Alas, the confusion persisted. Until, Carl Linnaeus (1707-1778), based mainly upon external features of resemblance, founded the now universal system of binominals in which all living things are given two names: one for the genus and one for the species.
He gave the scientific name Daucus carota for the carrot and Pastinaca sativa for the parsnip.
By the 18th century the use of herbs as medicine including Daucus carota had been employed for well over 4,000 years. Medicine and herbalism were in essence the same practice.
Alcuin (735-804), who was an English scholar and adviser on education to Charlemagne, the eighth century ruler of France (as legend has it) asked the king: "What is an herb? "
The king's response was: "The friend of physicians."
In the 12th century Moorish invaders, followed by Arabian traders via the coast of North Africa, introduced seeds of purple and a mutant yellow carrots to the Mediterranean, together with aubergines and spinach.
The 12th century Arab writer Ibn Al Awam, whom resided in Andalusia, southern Spain, described in his writings two varieties of carrots he encountered there: A red carrot which he claimed was tasty and juicy and the other, a yellow and green carrot which he asserted was coarser and of inferior flavour.
He wrote that carrots were served with a dressing of oil and vinegar or added to vegetables and cereals.
The carrot rapidly spread across Europe from Spain into Holland then France and ultimately a century later it arrived in England during the reign of Queen Elizabeth 1 (1533-1603), introduced by the Flemings, who took refuge there from the persecutions of Philip 11 of Spain, bringing with it its French name "carotte".
Over time, carrots became part of culinary usage during Elizabethan times, but the yellow forms proved more popular than the purple as these turned brown and mushy when cooked.
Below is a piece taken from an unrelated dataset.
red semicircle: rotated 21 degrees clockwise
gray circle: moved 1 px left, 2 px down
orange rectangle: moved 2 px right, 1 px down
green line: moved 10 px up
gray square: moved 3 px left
They also imparted their colour to anything else that was cooked in the same vessel!
During the Middle Ages, doctors prescribed carrots as a cure for every imaginable ailment, from syphilis to dog bites!
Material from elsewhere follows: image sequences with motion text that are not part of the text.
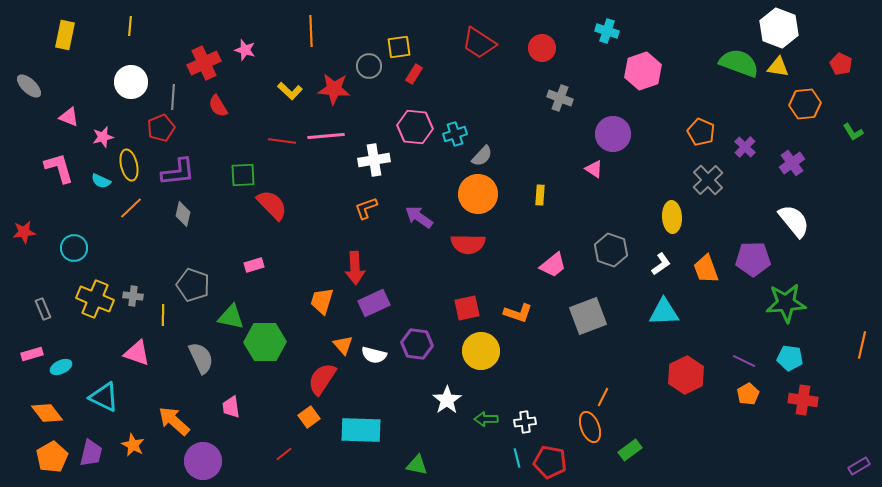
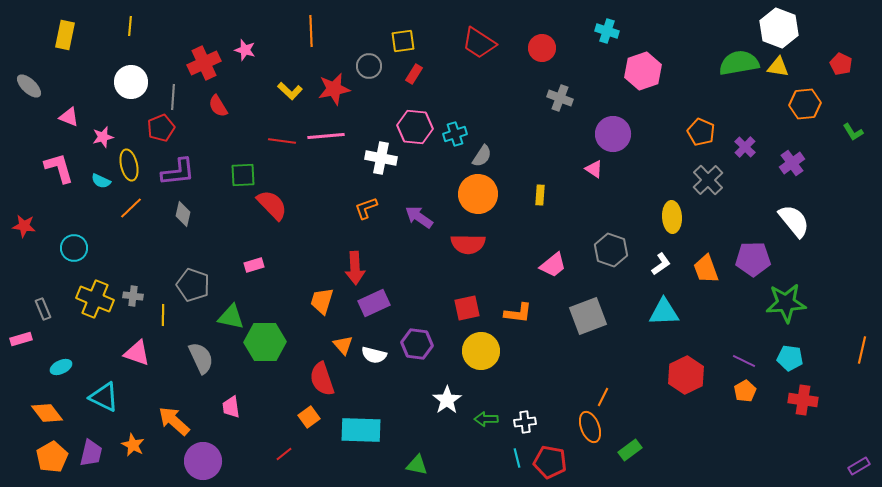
yellow square at (399, 47): moved 4 px right, 6 px up
green semicircle at (739, 63): rotated 30 degrees counterclockwise
red star at (334, 89): rotated 16 degrees counterclockwise
gray semicircle at (482, 156): rotated 10 degrees counterclockwise
white cross at (374, 160): moved 7 px right, 2 px up; rotated 20 degrees clockwise
red star at (24, 232): moved 6 px up; rotated 15 degrees clockwise
orange L-shape at (518, 313): rotated 12 degrees counterclockwise
orange line at (862, 345): moved 5 px down
pink rectangle at (32, 354): moved 11 px left, 15 px up
red semicircle at (322, 379): rotated 52 degrees counterclockwise
orange pentagon at (748, 394): moved 3 px left, 3 px up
With the arrival of the 16th century, virtually all botanists and garden writers across Europe were familiar with the carrot and were writing about the many varieties, embracing the red and yellow varieties in England and purple and red forms in France.
The modern carrot was imbued with a sweet flavour and orange colour by the patriotic Dutch agricultural scientists and growers in the 1500s.
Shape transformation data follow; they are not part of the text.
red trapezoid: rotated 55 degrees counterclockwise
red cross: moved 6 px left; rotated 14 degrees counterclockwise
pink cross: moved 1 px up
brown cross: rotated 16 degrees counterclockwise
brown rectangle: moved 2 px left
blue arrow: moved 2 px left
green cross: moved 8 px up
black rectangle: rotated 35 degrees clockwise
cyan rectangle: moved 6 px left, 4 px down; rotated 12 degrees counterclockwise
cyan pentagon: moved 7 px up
They exploited by experimentation a mutant, insipid yellow carrot seed from North Africa resulting in improved roots and cross-bred them with red forms containing anthocyanin, to breed a carrot in the colour of the House of Orange, the Dutch Royal Family, which became the vegetable of the Royal Household.
The King of the time was William I of Orange (1533-84), also known as William the Silent.
It is believed that the orange carrot was bred in Holland as a tribute to William 1 of Orange during the Dutch struggle for independence from Spain in the 16th century.
Thus the orange carrot had arrived, crisp, juicy and full of flavour, but especially rich in the goodness of beta carotene.